Gleichstellungsbeauftragte

Appell an die Ratsfraktionen: Mehr Frauen in die Gremien wählen

Frauen sollen laut Gesetz in wesentlichen Gremien mindestens 40 Prozent der Mitglieder ausmachen. Darauf weist vor der Ratssitzung am 26.11. die Gleichstellungsbeauftragte der Stadt hin.
Heike Tatsch ist Gleichstellungsbeauftragte der Stadt Lünen. © Stadt Lünen

Bei der Ratssitzung am Donnerstag (26.11.) stehen unter anderem die Besetzung der Ausschüsse sowie der Gremien wie beispielsweise Gesellschafterversammlungen, Aufsichtsräte oder Beiräte auf der Tagesordnung. Anlass für Heike Tatsch, Gleichstellungsbeauftragte der Stadt Lünen, auf das Landesgleichstellungsgesetz NRW hinzuweisen. Dem Gesetz nach müssen Frauen in wesentlichen Gremien mindestens 40 Prozent der Mitglieder ausmachen.

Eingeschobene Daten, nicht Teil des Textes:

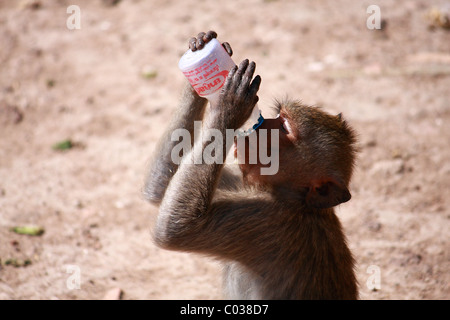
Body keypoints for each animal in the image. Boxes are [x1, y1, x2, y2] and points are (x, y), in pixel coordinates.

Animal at [144, 31, 358, 298]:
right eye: (280, 117)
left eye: (285, 128)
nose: (262, 123)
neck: (297, 201)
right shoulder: (246, 183)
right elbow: (159, 189)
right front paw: (202, 48)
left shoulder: (267, 219)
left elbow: (178, 230)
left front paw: (228, 106)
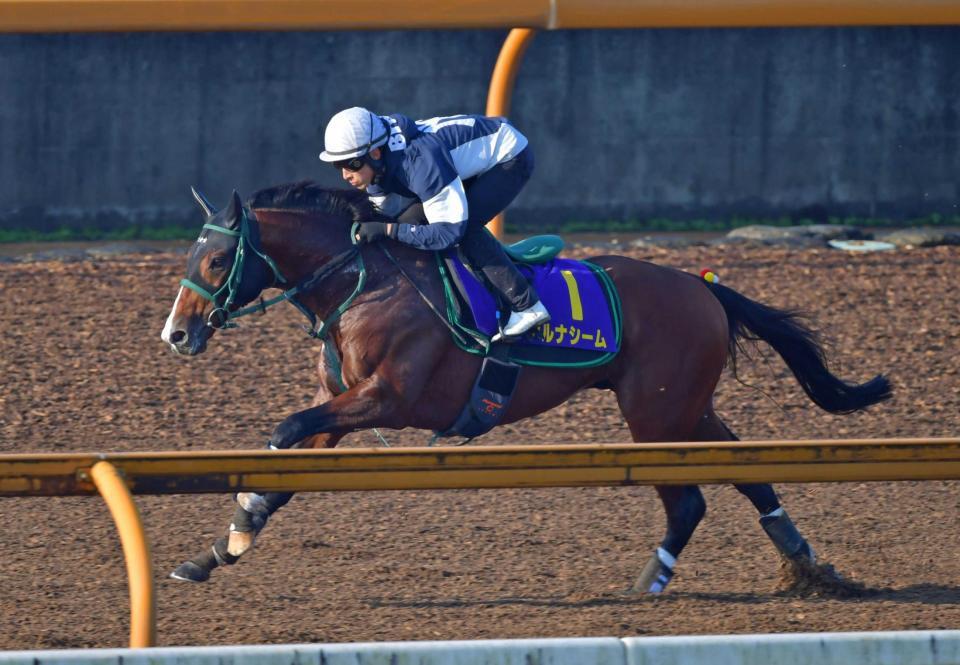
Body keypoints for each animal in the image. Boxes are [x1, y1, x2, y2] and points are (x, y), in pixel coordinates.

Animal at [161, 180, 888, 592]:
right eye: (190, 254)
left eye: (218, 259)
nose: (175, 333)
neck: (363, 282)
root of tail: (701, 284)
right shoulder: (338, 406)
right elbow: (286, 470)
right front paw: (218, 548)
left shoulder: (388, 397)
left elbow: (282, 431)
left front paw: (236, 524)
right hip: (686, 407)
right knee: (748, 470)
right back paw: (807, 564)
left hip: (655, 416)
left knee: (688, 501)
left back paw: (652, 578)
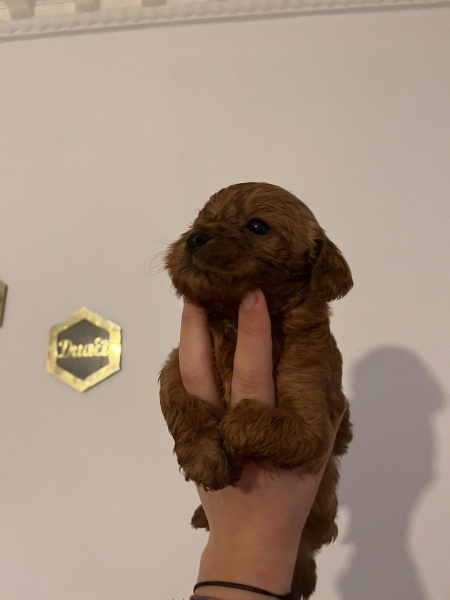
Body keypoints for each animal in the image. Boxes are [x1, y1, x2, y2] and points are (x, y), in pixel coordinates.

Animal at [160, 183, 354, 600]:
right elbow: (179, 401)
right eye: (200, 220)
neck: (232, 319)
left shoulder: (314, 422)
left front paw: (230, 438)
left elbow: (247, 419)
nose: (194, 237)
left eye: (257, 226)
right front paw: (204, 456)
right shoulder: (177, 362)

„Noch immer sind Frauen in vielen Gremien mit hoher Bedeutung unterrepräsentiert,“ erklärt Heike Tatsch. Die im Gesetz geforderte Quote solle demnach dazu beitragen, Sichtweisen und Interessen von Frauen in die Entscheidungen der Gremien einfließen zu lassen.

„Auch wenn die Wahl solcher Gremien als solche von der Quotierung ausgenommen ist, so gilt die 40-Prozent-Regel dennoch für die Vorschlagslisten und Kandidaturen“, sagt die Lüner Gleichstellungsbeauftragte. Bei der rechtskonformen Anwendung dieser Vorschrift gebe es zwar noch Auslegungsprobleme und nach wie vor fehlten gerichtliche Entscheidungen sowie einschlägige Erfahrungen. Dennoch sei ihr Appell an die Fraktionen, so Tatsch, eine geschlechterparitätische Gremienbesetzung anzustreben. Die Bedarfe, Anliegen und Lebensmuster von Frauen sollen so im Hinblick auf ausgewogene Entscheidungen verstärkt berücksichtigt und auch durchgesetzt werden.